The data must be returned exactly. No line may be left out.

MATERIAL SHOWN Start Marker

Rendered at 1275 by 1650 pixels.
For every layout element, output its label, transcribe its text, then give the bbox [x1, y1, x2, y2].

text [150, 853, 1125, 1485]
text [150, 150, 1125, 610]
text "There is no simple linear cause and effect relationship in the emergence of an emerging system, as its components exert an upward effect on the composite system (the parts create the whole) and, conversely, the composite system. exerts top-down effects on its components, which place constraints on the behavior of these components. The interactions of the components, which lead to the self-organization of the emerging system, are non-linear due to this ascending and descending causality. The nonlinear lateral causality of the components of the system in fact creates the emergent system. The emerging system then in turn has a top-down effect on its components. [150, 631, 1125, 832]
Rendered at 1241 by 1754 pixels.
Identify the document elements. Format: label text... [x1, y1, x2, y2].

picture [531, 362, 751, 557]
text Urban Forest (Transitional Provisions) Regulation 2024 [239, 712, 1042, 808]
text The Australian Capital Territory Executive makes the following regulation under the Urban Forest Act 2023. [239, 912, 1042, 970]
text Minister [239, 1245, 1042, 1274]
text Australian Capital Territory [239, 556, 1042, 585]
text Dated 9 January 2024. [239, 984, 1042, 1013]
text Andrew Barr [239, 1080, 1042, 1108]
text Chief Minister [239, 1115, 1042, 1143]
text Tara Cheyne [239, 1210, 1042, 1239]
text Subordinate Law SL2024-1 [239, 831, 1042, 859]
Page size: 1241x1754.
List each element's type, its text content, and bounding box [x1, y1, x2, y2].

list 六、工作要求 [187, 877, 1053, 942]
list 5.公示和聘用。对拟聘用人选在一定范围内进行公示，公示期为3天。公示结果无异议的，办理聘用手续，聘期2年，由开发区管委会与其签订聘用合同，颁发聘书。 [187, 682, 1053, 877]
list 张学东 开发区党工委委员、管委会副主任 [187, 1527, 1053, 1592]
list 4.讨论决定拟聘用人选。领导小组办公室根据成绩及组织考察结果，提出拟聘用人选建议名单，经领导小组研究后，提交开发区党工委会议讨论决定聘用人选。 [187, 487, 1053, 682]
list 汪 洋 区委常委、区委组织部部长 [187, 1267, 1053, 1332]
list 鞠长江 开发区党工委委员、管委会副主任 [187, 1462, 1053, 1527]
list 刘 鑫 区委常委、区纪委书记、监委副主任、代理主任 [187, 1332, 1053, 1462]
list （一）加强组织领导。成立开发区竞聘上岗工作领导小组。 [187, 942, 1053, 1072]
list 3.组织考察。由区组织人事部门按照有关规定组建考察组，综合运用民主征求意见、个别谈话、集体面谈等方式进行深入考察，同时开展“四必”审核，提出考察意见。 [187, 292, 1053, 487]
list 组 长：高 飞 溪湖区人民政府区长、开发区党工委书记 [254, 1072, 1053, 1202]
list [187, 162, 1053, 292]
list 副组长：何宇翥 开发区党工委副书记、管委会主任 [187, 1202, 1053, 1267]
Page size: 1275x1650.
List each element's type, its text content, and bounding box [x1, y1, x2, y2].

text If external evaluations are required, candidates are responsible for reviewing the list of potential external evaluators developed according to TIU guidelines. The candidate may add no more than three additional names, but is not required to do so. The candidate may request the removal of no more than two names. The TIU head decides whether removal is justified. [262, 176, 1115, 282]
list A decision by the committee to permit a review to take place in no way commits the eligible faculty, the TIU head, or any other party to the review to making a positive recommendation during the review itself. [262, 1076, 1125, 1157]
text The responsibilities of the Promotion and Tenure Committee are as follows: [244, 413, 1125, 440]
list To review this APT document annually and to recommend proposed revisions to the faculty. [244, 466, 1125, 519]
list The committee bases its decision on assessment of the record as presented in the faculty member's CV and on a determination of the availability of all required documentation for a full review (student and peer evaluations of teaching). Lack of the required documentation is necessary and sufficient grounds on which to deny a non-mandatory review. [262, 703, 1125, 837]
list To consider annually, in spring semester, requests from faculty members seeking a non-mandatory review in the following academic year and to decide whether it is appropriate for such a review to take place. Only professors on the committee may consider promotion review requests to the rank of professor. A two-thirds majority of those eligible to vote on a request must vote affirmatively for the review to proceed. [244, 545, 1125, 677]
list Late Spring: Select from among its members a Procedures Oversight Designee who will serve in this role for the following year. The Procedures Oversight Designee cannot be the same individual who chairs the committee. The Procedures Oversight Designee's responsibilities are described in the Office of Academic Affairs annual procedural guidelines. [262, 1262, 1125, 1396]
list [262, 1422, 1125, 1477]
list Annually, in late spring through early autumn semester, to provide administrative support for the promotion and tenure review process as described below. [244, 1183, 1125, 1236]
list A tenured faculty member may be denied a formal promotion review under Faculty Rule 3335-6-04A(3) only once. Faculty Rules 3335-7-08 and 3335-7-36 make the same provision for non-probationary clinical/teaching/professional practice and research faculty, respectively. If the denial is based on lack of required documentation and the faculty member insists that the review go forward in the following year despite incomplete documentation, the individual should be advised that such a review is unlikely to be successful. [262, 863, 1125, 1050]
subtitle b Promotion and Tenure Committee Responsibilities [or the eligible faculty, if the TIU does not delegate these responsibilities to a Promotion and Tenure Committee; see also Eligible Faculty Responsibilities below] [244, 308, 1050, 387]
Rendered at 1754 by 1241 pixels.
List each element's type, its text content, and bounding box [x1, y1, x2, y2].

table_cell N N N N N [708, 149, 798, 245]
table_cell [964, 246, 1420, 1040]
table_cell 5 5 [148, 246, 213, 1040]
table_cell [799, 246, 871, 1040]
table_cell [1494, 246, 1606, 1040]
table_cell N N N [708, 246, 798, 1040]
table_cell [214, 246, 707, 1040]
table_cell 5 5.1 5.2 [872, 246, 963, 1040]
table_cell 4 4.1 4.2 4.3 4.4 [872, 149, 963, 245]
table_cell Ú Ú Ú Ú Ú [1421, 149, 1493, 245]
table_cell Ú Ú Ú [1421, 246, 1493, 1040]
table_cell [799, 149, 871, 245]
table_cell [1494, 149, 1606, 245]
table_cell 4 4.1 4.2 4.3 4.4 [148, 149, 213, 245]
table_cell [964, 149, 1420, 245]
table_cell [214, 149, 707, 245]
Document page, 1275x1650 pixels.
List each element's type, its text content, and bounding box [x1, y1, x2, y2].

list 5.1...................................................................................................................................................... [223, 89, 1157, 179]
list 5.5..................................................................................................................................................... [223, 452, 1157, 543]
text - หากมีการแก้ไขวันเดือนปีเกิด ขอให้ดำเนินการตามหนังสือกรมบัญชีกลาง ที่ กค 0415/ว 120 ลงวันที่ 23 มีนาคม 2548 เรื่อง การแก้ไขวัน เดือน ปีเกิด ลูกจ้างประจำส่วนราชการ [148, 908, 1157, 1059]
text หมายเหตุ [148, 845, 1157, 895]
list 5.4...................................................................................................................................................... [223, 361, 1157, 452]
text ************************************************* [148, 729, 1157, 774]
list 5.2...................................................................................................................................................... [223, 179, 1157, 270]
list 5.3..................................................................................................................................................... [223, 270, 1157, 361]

MATERIAL SHOWN End Marker

_YOUR RESPONSE_:
Rendered at 1275 by 1650 pixels.
For every layout element, output its label, transcribe its text, then give the bbox [x1, y1, x2, y2].

text [150, 853, 1125, 1485]
text [150, 150, 1125, 610]
text "There is no simple linear cause and effect relationship in the emergence of an emerging system, as its components exert an upward effect on the composite system (the parts create the whole) and, conversely, the composite system. exerts top-down effects on its components, which place constraints on the behavior of these components. The interactions of the components, which lead to the self-organization of the emerging system, are non-linear due to this ascending and descending causality. The nonlinear lateral causality of the components of the system in fact creates the emergent system. The emerging system then in turn has a top-down effect on its components. [150, 631, 1125, 832]
Rendered at 1241 by 1754 pixels.
Identify the document elements. Format: label text... [x1, y1, x2, y2].

picture [531, 362, 751, 557]
text Urban Forest (Transitional Provisions) Regulation 2024 [239, 712, 1042, 808]
text The Australian Capital Territory Executive makes the following regulation under the Urban Forest Act 2023. [239, 912, 1042, 970]
text Minister [239, 1245, 1042, 1274]
text Australian Capital Territory [239, 556, 1042, 585]
text Dated 9 January 2024. [239, 984, 1042, 1013]
text Andrew Barr [239, 1080, 1042, 1108]
text Chief Minister [239, 1115, 1042, 1143]
text Tara Cheyne [239, 1210, 1042, 1239]
text Subordinate Law SL2024-1 [239, 831, 1042, 859]
Page size: 1241x1754.
List each element's type, its text content, and bounding box [x1, y1, x2, y2].

list 六、工作要求 [187, 877, 1053, 942]
list 5.公示和聘用。对拟聘用人选在一定范围内进行公示，公示期为3天。公示结果无异议的，办理聘用手续，聘期2年，由开发区管委会与其签订聘用合同，颁发聘书。 [187, 682, 1053, 877]
list 张学东 开发区党工委委员、管委会副主任 [187, 1527, 1053, 1592]
list 4.讨论决定拟聘用人选。领导小组办公室根据成绩及组织考察结果，提出拟聘用人选建议名单，经领导小组研究后，提交开发区党工委会议讨论决定聘用人选。 [187, 487, 1053, 682]
list 汪 洋 区委常委、区委组织部部长 [187, 1267, 1053, 1332]
list 鞠长江 开发区党工委委员、管委会副主任 [187, 1462, 1053, 1527]
list 刘 鑫 区委常委、区纪委书记、监委副主任、代理主任 [187, 1332, 1053, 1462]
list （一）加强组织领导。成立开发区竞聘上岗工作领导小组。 [187, 942, 1053, 1072]
list 3.组织考察。由区组织人事部门按照有关规定组建考察组，综合运用民主征求意见、个别谈话、集体面谈等方式进行深入考察，同时开展“四必”审核，提出考察意见。 [187, 292, 1053, 487]
list 组 长：高 飞 溪湖区人民政府区长、开发区党工委书记 [254, 1072, 1053, 1202]
list [187, 162, 1053, 292]
list 副组长：何宇翥 开发区党工委副书记、管委会主任 [187, 1202, 1053, 1267]
Page size: 1275x1650.
List each element's type, its text content, and bounding box [x1, y1, x2, y2].

text If external evaluations are required, candidates are responsible for reviewing the list of potential external evaluators developed according to TIU guidelines. The candidate may add no more than three additional names, but is not required to do so. The candidate may request the removal of no more than two names. The TIU head decides whether removal is justified. [262, 176, 1115, 282]
list A decision by the committee to permit a review to take place in no way commits the eligible faculty, the TIU head, or any other party to the review to making a positive recommendation during the review itself. [262, 1076, 1125, 1157]
text The responsibilities of the Promotion and Tenure Committee are as follows: [244, 413, 1125, 440]
list To review this APT document annually and to recommend proposed revisions to the faculty. [244, 466, 1125, 519]
list The committee bases its decision on assessment of the record as presented in the faculty member's CV and on a determination of the availability of all required documentation for a full review (student and peer evaluations of teaching). Lack of the required documentation is necessary and sufficient grounds on which to deny a non-mandatory review. [262, 703, 1125, 837]
list To consider annually, in spring semester, requests from faculty members seeking a non-mandatory review in the following academic year and to decide whether it is appropriate for such a review to take place. Only professors on the committee may consider promotion review requests to the rank of professor. A two-thirds majority of those eligible to vote on a request must vote affirmatively for the review to proceed. [244, 545, 1125, 677]
list Late Spring: Select from among its members a Procedures Oversight Designee who will serve in this role for the following year. The Procedures Oversight Designee cannot be the same individual who chairs the committee. The Procedures Oversight Designee's responsibilities are described in the Office of Academic Affairs annual procedural guidelines. [262, 1262, 1125, 1396]
list [262, 1422, 1125, 1477]
list Annually, in late spring through early autumn semester, to provide administrative support for the promotion and tenure review process as described below. [244, 1183, 1125, 1236]
list A tenured faculty member may be denied a formal promotion review under Faculty Rule 3335-6-04A(3) only once. Faculty Rules 3335-7-08 and 3335-7-36 make the same provision for non-probationary clinical/teaching/professional practice and research faculty, respectively. If the denial is based on lack of required documentation and the faculty member insists that the review go forward in the following year despite incomplete documentation, the individual should be advised that such a review is unlikely to be successful. [262, 863, 1125, 1050]
subtitle b Promotion and Tenure Committee Responsibilities [or the eligible faculty, if the TIU does not delegate these responsibilities to a Promotion and Tenure Committee; see also Eligible Faculty Responsibilities below] [244, 308, 1050, 387]
Rendered at 1754 by 1241 pixels.
List each element's type, its text content, and bounding box [x1, y1, x2, y2].

table_cell N N N N N [708, 149, 798, 245]
table_cell [964, 246, 1420, 1040]
table_cell 5 5 [148, 246, 213, 1040]
table_cell [799, 246, 871, 1040]
table_cell [1494, 246, 1606, 1040]
table_cell N N N [708, 246, 798, 1040]
table_cell [214, 246, 707, 1040]
table_cell 5 5.1 5.2 [872, 246, 963, 1040]
table_cell 4 4.1 4.2 4.3 4.4 [872, 149, 963, 245]
table_cell Ú Ú Ú Ú Ú [1421, 149, 1493, 245]
table_cell Ú Ú Ú [1421, 246, 1493, 1040]
table_cell [799, 149, 871, 245]
table_cell [1494, 149, 1606, 245]
table_cell 4 4.1 4.2 4.3 4.4 [148, 149, 213, 245]
table_cell [964, 149, 1420, 245]
table_cell [214, 149, 707, 245]
Document page, 1275x1650 pixels.
List each element's type, its text content, and bounding box [x1, y1, x2, y2].

list 5.1...................................................................................................................................................... [223, 89, 1157, 179]
list 5.5..................................................................................................................................................... [223, 452, 1157, 543]
text - หากมีการแก้ไขวันเดือนปีเกิด ขอให้ดำเนินการตามหนังสือกรมบัญชีกลาง ที่ กค 0415/ว 120 ลงวันที่ 23 มีนาคม 2548 เรื่อง การแก้ไขวัน เดือน ปีเกิด ลูกจ้างประจำส่วนราชการ [148, 908, 1157, 1059]
text หมายเหตุ [148, 845, 1157, 895]
list 5.4...................................................................................................................................................... [223, 361, 1157, 452]
text ************************************************* [148, 729, 1157, 774]
list 5.2...................................................................................................................................................... [223, 179, 1157, 270]
list 5.3..................................................................................................................................................... [223, 270, 1157, 361]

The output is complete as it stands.